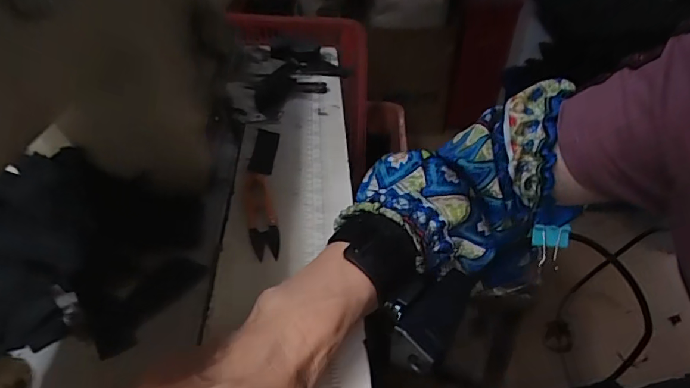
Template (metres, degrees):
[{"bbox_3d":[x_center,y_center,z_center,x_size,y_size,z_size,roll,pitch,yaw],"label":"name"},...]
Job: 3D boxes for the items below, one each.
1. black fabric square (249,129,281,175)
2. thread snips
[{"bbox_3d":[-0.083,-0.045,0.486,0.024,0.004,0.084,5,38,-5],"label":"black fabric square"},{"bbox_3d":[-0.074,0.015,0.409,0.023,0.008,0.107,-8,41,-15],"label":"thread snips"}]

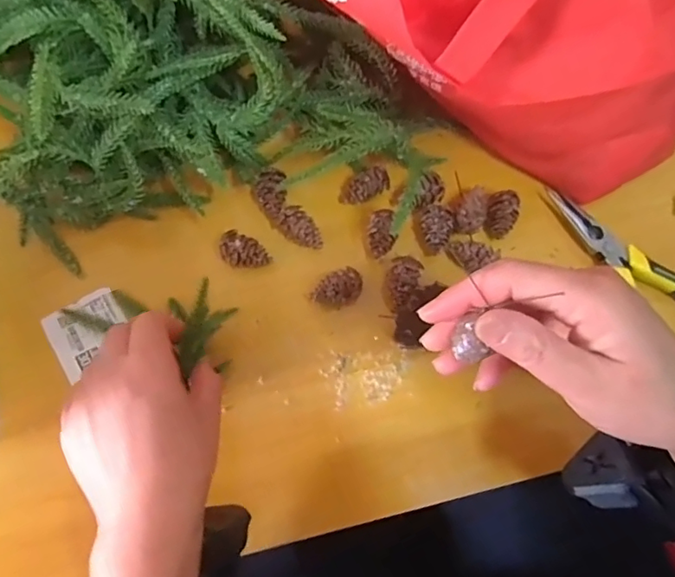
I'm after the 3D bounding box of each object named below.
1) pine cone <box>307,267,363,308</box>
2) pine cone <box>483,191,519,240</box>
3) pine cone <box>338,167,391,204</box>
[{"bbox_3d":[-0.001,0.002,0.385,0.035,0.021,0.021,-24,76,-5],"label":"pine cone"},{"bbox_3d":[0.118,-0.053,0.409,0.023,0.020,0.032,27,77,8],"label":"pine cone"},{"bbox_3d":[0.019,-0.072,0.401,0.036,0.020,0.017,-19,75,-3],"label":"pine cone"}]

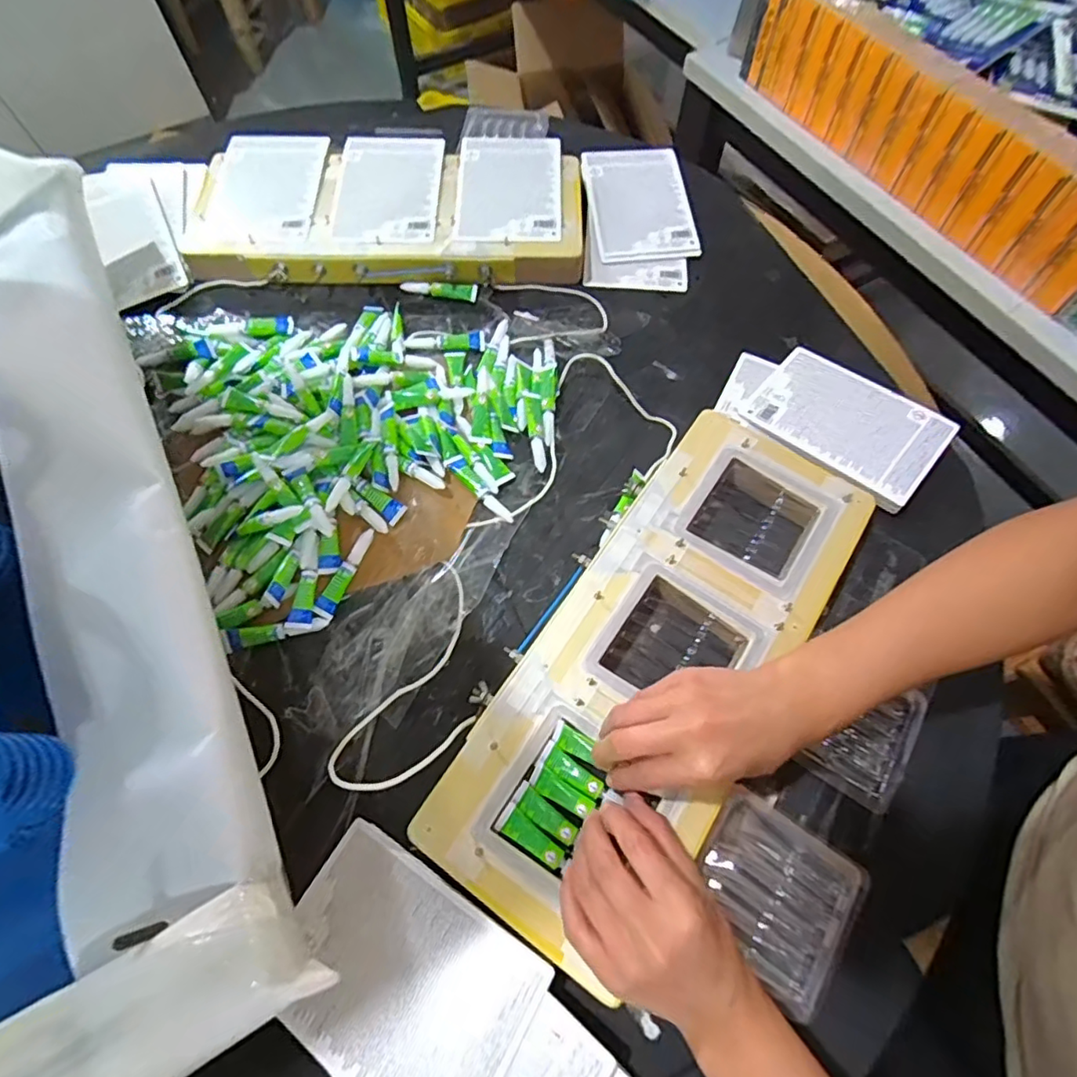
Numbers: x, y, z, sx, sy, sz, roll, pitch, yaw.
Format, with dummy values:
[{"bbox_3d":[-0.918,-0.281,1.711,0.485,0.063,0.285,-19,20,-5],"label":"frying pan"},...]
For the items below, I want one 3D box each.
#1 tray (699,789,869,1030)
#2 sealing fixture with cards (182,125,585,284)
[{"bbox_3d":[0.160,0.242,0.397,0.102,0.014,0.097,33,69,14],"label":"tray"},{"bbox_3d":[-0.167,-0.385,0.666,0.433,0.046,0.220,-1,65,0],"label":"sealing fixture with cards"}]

• • •

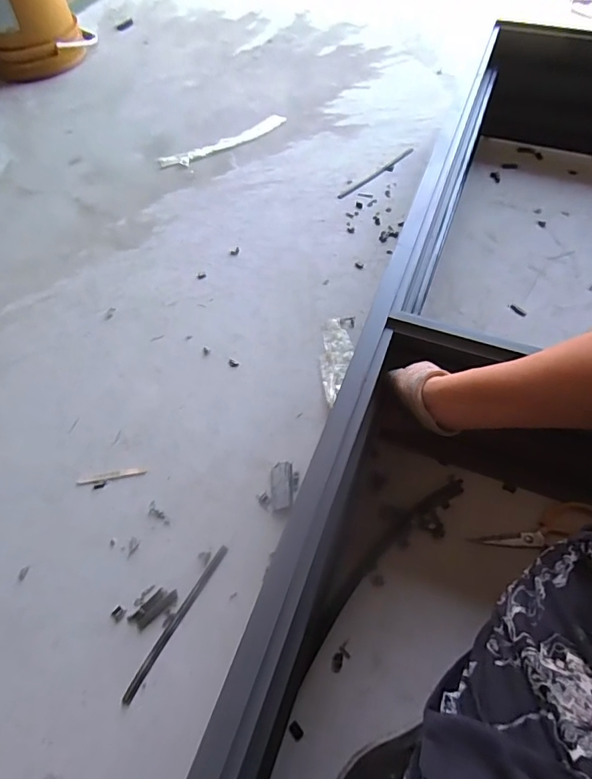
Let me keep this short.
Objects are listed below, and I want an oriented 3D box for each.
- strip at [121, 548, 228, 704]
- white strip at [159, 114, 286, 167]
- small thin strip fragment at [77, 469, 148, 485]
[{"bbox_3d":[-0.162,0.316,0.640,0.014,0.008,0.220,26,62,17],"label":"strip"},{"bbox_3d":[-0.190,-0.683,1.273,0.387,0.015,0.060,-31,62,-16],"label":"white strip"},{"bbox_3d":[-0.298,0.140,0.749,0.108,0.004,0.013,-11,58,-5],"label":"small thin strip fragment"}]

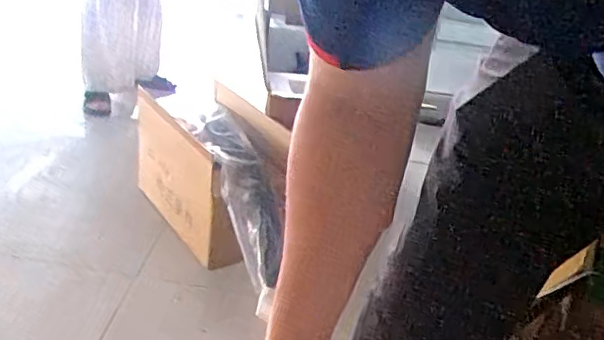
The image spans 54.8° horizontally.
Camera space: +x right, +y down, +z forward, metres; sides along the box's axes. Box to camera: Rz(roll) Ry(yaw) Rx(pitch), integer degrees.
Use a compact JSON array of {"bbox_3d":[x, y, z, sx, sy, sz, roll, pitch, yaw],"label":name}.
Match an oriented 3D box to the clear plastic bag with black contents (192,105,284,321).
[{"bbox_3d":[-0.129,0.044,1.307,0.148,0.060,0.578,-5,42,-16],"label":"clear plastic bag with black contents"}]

• • •

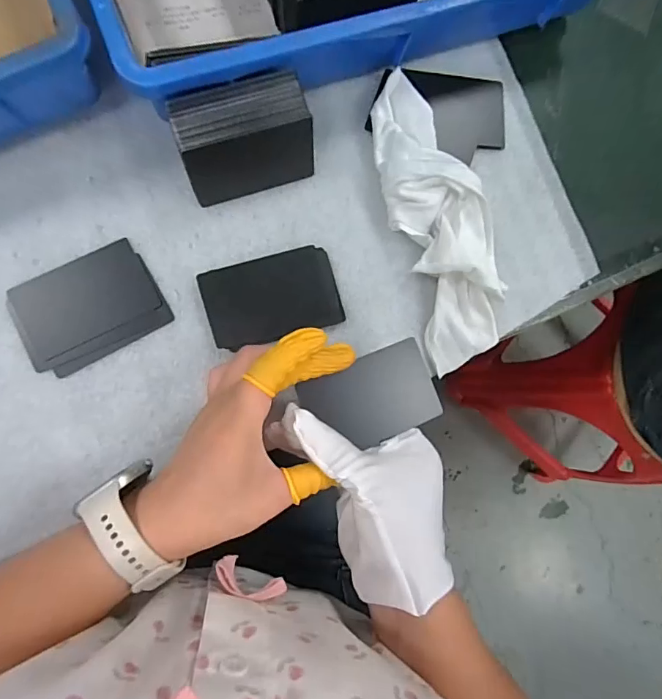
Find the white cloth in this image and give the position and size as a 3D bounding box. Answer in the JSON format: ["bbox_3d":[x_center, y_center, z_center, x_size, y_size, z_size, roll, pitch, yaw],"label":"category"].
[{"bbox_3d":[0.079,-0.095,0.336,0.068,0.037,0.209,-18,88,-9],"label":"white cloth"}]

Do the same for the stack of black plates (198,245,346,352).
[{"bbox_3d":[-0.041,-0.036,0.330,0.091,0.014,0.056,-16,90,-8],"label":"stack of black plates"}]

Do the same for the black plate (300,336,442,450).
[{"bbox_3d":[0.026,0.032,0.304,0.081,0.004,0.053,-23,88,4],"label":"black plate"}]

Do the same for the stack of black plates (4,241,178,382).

• • •

* [Task brief]: Search the material for the word "items" and copy each line where it occurs.

* [Written solution]:
Job: 3D boxes for the items below, one each.
For the items below, I want one 3D box each.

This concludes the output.